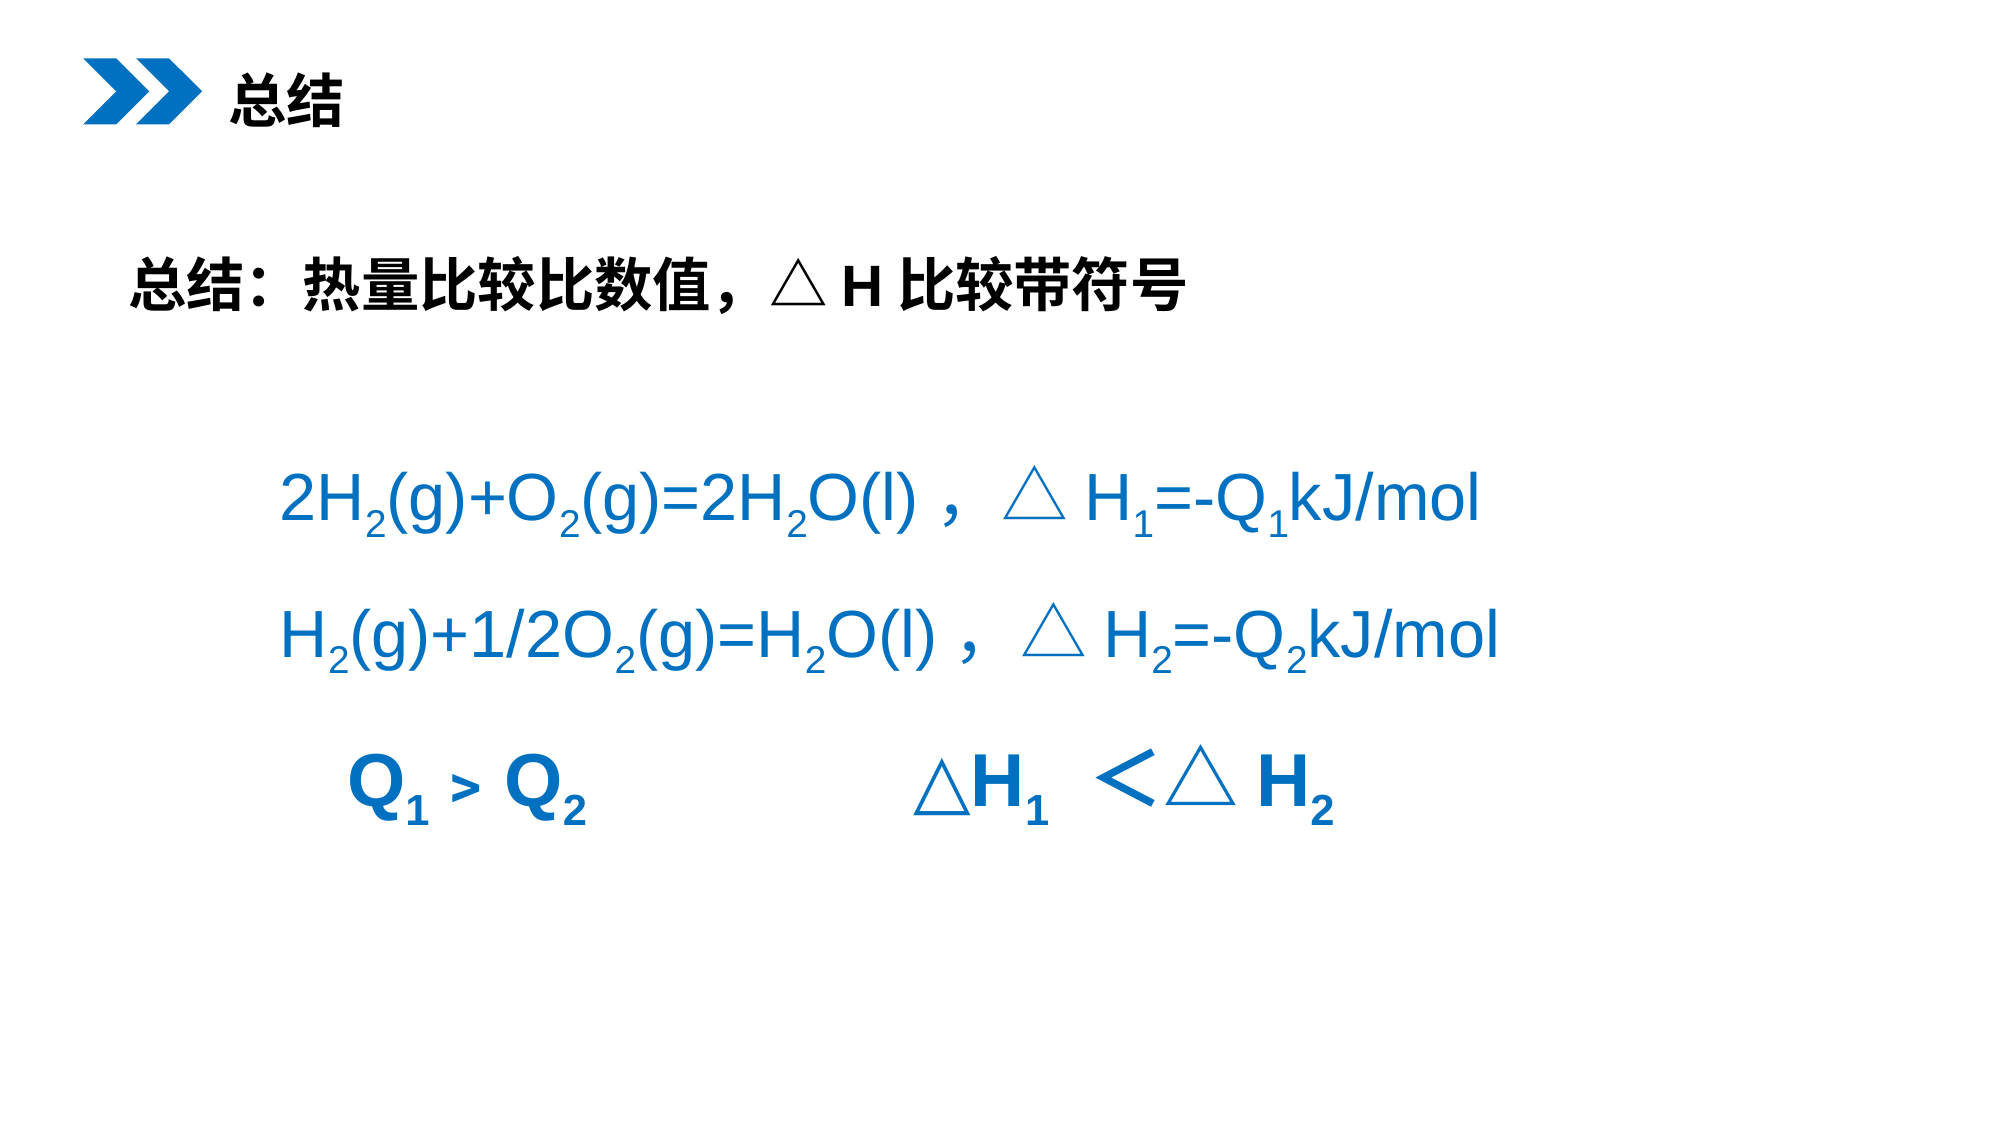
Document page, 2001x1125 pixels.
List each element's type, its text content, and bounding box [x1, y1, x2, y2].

text_box 总结：热量比较比数值，△H比较带符号 [108, 238, 2000, 329]
text_box Q1﹥Q2 [332, 723, 710, 842]
text_box 总结 [213, 56, 1044, 142]
text_box △H1 ＜△H2 [898, 723, 1454, 842]
text_box 2H2(g)+O2(g)=2H2O(l)，△H1=-Q1kJ/mol H2(g)+1/2O2(g)=H2O(l)，△H2=-Q2kJ/mol [264, 400, 1576, 689]
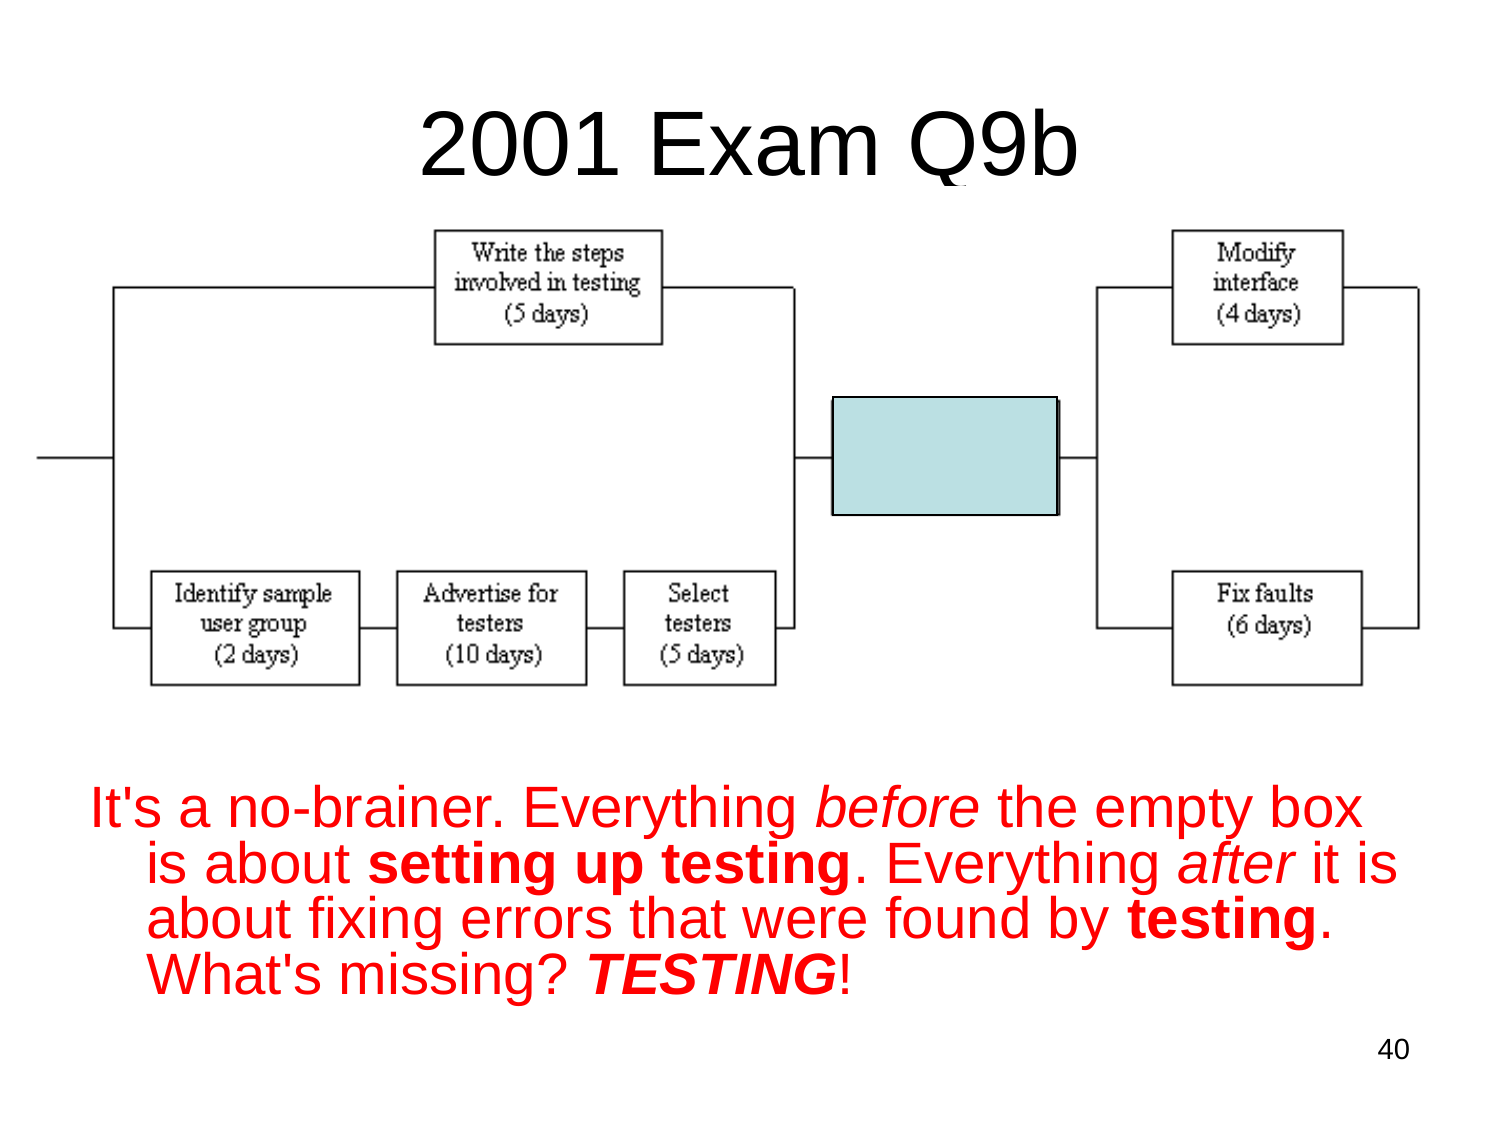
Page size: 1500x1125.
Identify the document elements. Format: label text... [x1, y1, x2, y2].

list It's a no-brainer. Everything before the empty box is about setting up testing. Everything after it is about fixing errors that were found by testing. What's missing? TESTING! [75, 774, 1425, 1024]
picture [29, 186, 1437, 717]
text_box <number> [1210, 1024, 1425, 1102]
title 2001 Exam Q9b [75, 45, 1425, 185]
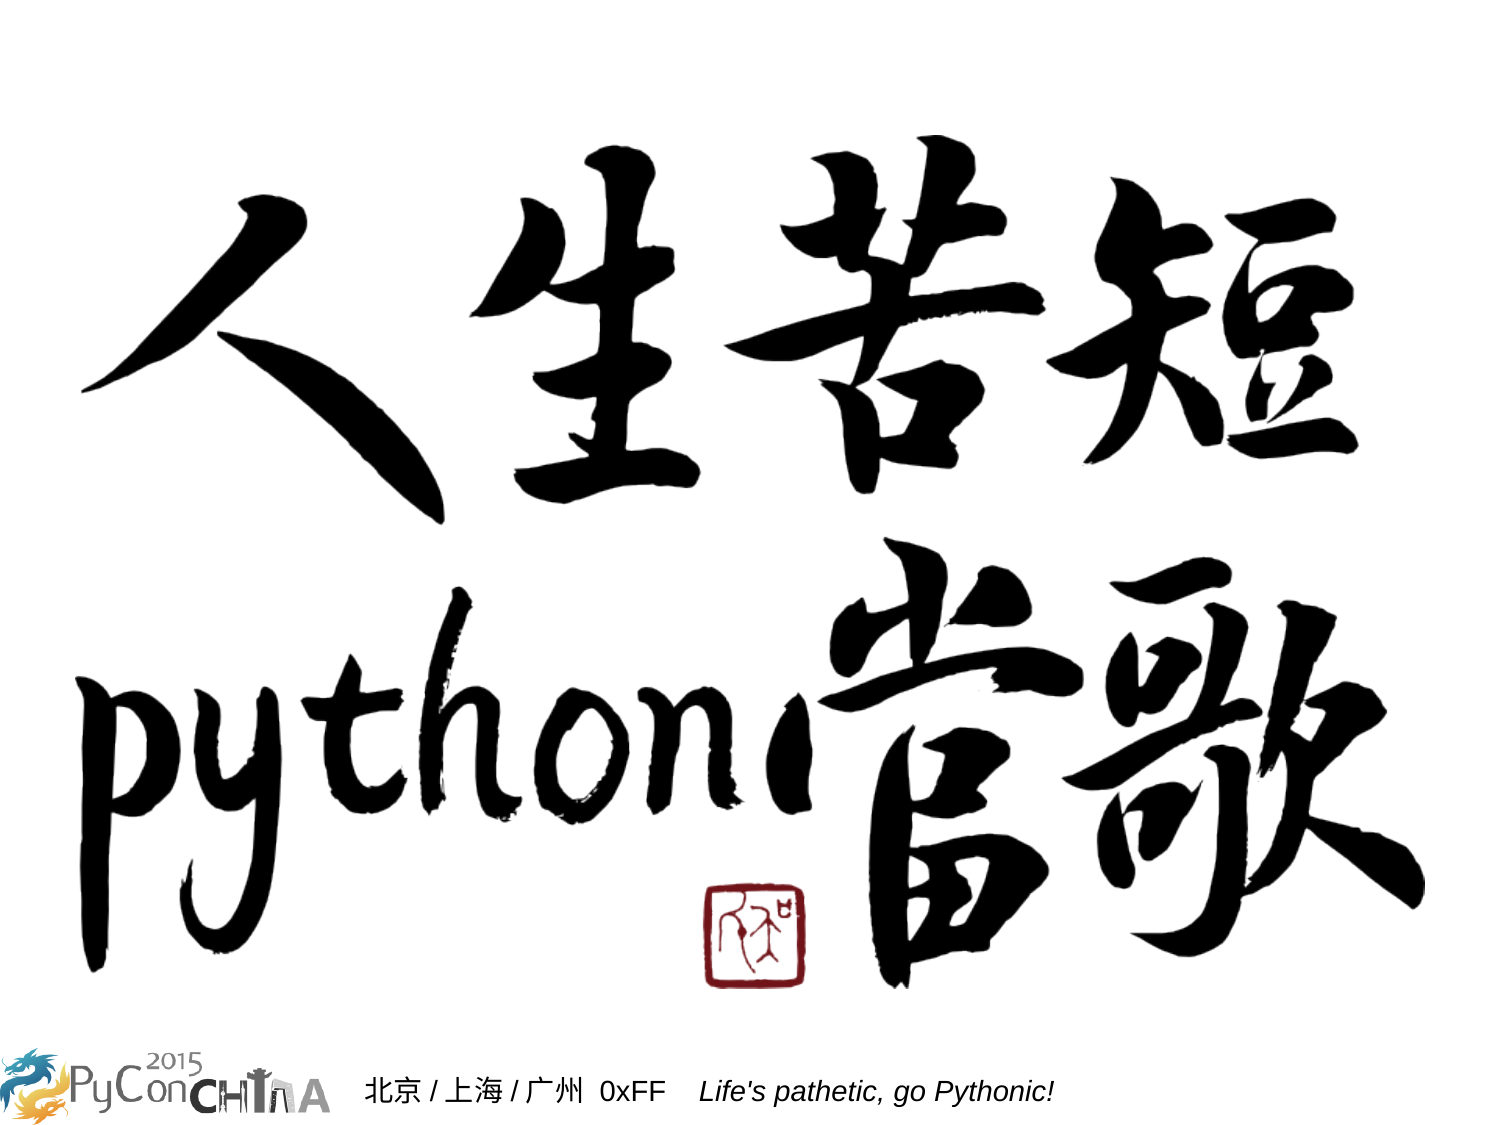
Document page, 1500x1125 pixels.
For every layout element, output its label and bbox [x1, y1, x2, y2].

picture [74, 135, 1426, 990]
picture [0, 1048, 330, 1125]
───
WHAT YOU SHOULD DO:
Every line of the material above that includes the string "pixels" is required.

RESULT BELOW:
Document page, 2001x1125 pixels.
Document page, 1500x1125 pixels.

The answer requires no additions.